I'm only very slightly familiar with their features/value-add and not at all with their pricing. Could the pricing model be particularly unpalatable for some reason?

Not that I expect there has to be a deeper reason beyond simply not caring about cost/efficiency. I've certainly both seen and heard described plenty of Hadoop installations that seemed to have missed the "cheap" point in Google's M-R paper and subsequent Hadoop hardware selection advice from, for example, Hortonworks, or misunderstood what it meant. There may also be some misunderstanding of "commodity" or "industry standard" to mean server hardware of a certain "class" (such as brand name or with redundancy features), even if it conflicts with cheapness.
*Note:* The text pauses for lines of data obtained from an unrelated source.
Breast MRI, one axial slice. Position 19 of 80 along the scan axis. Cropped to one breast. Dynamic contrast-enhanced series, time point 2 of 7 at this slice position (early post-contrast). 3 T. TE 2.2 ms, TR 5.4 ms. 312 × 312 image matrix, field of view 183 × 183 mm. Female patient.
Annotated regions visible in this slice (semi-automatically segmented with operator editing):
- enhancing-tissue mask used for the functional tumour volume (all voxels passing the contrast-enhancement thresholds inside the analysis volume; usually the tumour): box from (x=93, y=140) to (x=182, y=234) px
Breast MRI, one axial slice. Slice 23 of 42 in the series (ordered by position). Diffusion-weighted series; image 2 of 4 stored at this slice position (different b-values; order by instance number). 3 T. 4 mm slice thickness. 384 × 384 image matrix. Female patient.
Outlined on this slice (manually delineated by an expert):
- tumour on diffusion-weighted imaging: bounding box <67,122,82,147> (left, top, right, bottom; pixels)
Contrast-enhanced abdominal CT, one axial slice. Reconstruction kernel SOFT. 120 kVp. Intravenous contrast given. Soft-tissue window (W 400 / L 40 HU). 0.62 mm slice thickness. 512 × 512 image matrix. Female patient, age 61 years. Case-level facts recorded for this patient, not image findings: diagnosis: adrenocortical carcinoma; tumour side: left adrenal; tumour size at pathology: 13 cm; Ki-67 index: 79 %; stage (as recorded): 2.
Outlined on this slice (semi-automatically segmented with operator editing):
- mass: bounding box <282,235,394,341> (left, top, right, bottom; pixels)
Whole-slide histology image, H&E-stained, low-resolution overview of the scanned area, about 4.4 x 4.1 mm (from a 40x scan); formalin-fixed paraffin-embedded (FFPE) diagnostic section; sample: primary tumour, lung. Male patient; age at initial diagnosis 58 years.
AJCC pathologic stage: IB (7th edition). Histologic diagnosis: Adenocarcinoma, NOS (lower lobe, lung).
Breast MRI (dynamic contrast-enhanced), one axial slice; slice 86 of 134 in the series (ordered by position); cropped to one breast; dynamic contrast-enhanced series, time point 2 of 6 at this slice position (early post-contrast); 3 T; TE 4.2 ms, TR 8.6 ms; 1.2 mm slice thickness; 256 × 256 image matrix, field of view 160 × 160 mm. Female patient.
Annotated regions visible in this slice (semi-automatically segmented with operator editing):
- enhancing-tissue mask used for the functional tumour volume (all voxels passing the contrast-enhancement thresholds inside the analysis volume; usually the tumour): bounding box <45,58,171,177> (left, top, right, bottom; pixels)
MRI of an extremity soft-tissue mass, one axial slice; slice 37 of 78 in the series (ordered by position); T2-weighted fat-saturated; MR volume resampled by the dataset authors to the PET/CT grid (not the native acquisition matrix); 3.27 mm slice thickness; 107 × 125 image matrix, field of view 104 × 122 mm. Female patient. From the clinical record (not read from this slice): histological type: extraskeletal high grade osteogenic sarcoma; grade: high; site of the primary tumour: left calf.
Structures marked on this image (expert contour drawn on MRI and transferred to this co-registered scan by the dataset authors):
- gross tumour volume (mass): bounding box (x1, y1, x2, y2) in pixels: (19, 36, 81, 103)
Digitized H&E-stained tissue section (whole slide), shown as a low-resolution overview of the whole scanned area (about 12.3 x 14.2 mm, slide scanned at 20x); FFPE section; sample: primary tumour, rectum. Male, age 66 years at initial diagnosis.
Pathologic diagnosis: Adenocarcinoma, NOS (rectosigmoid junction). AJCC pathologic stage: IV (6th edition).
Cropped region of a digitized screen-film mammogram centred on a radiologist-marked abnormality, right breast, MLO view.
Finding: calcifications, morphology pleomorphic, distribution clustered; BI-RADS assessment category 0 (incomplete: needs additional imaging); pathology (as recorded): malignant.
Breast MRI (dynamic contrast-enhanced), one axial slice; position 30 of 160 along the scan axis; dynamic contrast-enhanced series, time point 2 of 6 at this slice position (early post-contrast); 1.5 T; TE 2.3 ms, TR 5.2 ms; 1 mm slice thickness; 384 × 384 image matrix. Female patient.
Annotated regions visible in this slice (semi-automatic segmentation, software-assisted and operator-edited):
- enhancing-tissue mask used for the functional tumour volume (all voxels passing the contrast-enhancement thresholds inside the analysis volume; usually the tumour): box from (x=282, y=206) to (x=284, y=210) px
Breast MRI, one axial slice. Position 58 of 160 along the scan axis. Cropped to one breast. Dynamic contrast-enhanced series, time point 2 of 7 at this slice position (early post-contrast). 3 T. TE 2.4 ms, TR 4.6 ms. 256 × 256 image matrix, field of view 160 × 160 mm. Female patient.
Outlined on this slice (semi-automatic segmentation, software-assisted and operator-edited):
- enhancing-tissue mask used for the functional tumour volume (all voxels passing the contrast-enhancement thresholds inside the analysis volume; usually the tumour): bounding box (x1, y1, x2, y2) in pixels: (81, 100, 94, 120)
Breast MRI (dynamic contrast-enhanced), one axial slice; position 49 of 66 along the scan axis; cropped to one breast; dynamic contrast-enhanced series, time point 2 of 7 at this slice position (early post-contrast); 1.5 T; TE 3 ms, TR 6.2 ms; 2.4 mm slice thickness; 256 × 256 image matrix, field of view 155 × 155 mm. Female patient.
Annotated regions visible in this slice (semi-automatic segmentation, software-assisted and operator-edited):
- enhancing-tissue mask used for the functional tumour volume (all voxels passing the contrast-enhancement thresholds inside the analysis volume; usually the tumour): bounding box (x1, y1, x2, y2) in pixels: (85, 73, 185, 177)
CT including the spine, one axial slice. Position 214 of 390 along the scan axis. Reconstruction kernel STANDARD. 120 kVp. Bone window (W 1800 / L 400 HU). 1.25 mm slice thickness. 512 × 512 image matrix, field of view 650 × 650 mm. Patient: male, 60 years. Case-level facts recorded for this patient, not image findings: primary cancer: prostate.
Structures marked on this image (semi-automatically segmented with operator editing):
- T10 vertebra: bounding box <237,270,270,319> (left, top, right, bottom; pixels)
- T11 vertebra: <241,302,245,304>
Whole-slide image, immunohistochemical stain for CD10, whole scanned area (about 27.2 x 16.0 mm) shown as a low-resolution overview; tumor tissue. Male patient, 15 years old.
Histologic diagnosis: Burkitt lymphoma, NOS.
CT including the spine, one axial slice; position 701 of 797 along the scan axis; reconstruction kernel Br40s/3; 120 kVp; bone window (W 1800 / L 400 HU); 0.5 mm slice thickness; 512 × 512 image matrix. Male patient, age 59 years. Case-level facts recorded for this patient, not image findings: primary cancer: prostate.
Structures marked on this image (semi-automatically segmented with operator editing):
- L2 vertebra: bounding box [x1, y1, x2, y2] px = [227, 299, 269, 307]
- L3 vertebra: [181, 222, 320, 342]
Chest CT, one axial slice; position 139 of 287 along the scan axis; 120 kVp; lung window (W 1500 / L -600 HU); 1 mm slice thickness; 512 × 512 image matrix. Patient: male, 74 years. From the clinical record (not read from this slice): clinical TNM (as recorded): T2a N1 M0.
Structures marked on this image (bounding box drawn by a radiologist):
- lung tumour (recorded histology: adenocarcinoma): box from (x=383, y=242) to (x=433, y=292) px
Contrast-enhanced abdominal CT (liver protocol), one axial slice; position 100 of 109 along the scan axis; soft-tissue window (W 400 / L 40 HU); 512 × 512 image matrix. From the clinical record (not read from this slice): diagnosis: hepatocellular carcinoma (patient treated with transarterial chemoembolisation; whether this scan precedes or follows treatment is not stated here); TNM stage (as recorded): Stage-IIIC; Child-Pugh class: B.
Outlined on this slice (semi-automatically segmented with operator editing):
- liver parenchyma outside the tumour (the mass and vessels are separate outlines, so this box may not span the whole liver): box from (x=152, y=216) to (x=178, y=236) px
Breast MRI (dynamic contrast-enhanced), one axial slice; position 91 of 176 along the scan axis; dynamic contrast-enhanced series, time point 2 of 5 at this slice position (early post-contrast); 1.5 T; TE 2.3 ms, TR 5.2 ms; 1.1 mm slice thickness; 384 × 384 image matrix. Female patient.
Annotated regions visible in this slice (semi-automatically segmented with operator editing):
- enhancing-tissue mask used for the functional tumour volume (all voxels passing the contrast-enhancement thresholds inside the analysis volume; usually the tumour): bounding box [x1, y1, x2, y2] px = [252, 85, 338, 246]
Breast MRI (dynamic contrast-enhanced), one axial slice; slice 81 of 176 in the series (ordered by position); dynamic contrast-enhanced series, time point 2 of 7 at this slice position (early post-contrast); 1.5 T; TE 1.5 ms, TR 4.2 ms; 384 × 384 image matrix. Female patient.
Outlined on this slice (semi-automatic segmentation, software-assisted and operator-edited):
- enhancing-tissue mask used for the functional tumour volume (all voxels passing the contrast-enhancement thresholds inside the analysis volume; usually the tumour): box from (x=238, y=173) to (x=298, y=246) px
Some of it may be that the hardware selection advice articles (e.g. Hortonworks, Cloudera) are very old, with excellent general advice, but potentially misleading specific numbers. Even extrapolating from those numbers in a naive way can easily lead to needless expense and/or sub-optimal performance (that time some Xeons had 3, not 2, not 4, memory channels).

The latest article I found in an (admittedly quick) search was https://hadoopoopadoop.com/2015/09/22/hadoop-hardware/ from late 2015, which is still remarkably long ago and is rather verbose.

> My own understanding of the term "well understood" is that it is synonymous with "widely understood". If many people are still making the mistake of using Hadoop when those costs outweight the benefits, it seems that understanding isn't quite wide enough.

I's entirely possible that 9 out of 10 people on a project using Hadoop know it's a waste but there are non-technical reasons for doing so. Resume padding and PHB demanding some technology of the week would be the two most common ones.

That said it probably is contradictory much of the time. I'd say the majority of current developers don't know about the simpler tools.